Ou a livraria que, para reforçar a sua “internacionalidade”, constrói em
sua fachada um bizarro mini Big Ben de Londres (foto 15).
E no final, a colcha de retalhos do pastiche: uma loja de móveis
chama-se oriental mas o estilo da fachada, com seus telhados triangulares,
lembra alguma vila alemã, Alpes ou Campos de Jordão – essa cidade já é uma
estilização, cópia da cópia de cartões postais europeus (foto 16).
Ou a duas quadras da praia, ergue-se uma torre residencial com o
eloquente nome “La Grande Maison” com uma grande fachada em mármore branco,
duas gigantescas portas pesadas em madeira nobre escura num pastiche vitoriano,
art noveau, neoclássico e com mais
pilares fake – tudo a ver com uma Rua Alexandre Martins, a poucos metros da
praia.
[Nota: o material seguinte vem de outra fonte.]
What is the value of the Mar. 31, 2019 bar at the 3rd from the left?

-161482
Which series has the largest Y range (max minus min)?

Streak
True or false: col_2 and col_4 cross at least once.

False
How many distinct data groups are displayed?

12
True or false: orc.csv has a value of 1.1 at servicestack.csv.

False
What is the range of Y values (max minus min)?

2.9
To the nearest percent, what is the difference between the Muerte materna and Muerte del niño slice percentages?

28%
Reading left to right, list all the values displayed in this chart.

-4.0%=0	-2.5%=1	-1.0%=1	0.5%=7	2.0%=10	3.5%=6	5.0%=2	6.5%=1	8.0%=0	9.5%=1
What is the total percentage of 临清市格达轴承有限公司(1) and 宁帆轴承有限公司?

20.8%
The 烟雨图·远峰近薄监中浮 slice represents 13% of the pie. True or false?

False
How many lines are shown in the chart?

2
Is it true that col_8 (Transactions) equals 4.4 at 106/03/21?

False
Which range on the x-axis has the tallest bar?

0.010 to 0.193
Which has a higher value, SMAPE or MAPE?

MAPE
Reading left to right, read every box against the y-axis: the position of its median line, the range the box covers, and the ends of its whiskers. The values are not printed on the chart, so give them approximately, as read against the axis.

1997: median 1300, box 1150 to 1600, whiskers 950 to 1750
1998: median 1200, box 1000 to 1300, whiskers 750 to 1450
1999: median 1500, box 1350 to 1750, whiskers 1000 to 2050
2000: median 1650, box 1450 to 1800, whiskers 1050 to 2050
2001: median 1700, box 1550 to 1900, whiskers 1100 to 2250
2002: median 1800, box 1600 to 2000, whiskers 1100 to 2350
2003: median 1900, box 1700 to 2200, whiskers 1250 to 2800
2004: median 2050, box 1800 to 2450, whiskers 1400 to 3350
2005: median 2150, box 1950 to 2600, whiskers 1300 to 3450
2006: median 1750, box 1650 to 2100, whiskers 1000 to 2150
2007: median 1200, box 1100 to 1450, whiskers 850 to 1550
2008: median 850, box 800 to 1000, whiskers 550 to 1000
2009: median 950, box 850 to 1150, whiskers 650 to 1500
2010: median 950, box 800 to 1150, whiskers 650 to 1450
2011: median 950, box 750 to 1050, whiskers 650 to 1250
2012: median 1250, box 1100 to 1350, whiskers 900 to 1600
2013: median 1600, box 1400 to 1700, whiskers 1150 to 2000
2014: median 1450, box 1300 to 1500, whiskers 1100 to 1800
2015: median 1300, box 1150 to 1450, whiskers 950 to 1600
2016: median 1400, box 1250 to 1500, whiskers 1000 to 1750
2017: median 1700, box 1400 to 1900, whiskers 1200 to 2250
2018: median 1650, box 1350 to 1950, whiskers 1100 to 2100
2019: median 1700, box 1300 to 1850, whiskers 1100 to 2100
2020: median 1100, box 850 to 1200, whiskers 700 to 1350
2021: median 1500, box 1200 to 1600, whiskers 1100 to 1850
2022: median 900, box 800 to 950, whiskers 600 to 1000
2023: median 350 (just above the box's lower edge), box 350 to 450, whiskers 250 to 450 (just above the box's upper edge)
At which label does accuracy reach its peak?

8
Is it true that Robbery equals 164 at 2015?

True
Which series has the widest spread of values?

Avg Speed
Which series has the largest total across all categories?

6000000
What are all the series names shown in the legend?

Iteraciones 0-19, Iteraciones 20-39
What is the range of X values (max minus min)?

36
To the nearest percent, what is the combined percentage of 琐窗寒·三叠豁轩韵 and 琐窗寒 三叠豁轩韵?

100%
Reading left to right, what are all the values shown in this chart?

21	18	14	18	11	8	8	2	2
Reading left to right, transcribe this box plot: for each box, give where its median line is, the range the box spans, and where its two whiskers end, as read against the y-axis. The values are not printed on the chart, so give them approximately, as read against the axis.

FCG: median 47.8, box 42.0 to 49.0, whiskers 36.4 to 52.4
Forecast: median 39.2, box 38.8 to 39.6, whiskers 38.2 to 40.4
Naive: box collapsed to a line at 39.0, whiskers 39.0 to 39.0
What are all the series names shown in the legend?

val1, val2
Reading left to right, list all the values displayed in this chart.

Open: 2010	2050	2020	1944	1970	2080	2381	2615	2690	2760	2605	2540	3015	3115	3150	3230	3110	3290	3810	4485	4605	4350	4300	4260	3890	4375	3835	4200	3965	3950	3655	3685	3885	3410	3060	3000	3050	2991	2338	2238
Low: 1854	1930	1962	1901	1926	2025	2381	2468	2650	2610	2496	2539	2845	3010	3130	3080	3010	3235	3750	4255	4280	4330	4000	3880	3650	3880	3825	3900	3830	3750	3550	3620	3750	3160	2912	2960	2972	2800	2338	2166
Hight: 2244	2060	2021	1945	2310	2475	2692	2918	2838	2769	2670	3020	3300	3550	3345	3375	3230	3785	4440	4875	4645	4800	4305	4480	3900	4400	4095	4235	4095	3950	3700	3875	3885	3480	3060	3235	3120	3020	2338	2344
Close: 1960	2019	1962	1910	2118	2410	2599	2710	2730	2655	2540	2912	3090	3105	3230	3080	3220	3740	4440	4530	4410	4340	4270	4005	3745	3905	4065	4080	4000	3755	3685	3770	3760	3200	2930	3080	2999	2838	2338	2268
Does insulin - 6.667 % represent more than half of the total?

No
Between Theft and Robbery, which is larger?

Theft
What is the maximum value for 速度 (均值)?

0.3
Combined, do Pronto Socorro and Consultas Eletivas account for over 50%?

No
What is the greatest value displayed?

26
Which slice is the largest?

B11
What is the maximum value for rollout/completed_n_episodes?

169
Pelo menos tenta amenizar a bizarrice com coqueiros ornamentais, para
dar um toque “praiano” (foto 17).
Pelos menos, do outro lado da rua há uma fonte do Rei Poseidon e seu
tridente ladeado por sereias, na entrada do Shopping Miramar – o shopping que
também emula um parque temático com uma “estátua” com gosto muito duvidoso.
Mais uma vez o pastiche: uma estátua artificialmente envelhecida ou desgastada
(a saturação icônica da “antiguidade”) com a base da fonte em design modernista “clean” (Foto 18).
Poluição visual ou caos semiótico?
Tramita na Câmara da cidade uma Lei Complementar do Executivo semelhante
à Lei Cidade Limpa de São Paulo. Mas, se for correta a hipótese de que a
poluição visual santista não meramente por adição ou excesso, mas pelo caos
semiótico, então uma simples regulamentação municipal não resolverá.
Há um fator cultural na cidade que deve ser confrontado: euforia com as
tecnologias de computação gráfica (provincianismo?) que acabaria criando uma
padronização estética – quem não se lembra nos anos 1990 com a euforia dos
efeitos do CorelDraw? O resultado era a padronização: tudo tinha cara de
CorelDraw!
Ou o caos semiótico é um fenômeno generalizado da sociedade das imagens
e, numa cidade como Santos, tudo ficaria mais explícito – por ser uma cidade
pequena e desprovida de “álibis” artísticos que racionalizariam esse caos
semiótico, tal como ocorre nas cidades maiores e culturalmente mais, por assim
dizer, "cosmopolitas".
De qualquer forma, um caos onde o signo perde a sua função informativa ou de sinalização, tornando supérflua todas as mídias visuais. E os comerciantes pagam por algo que não funciona: a transformação da arquitetura em cenografia.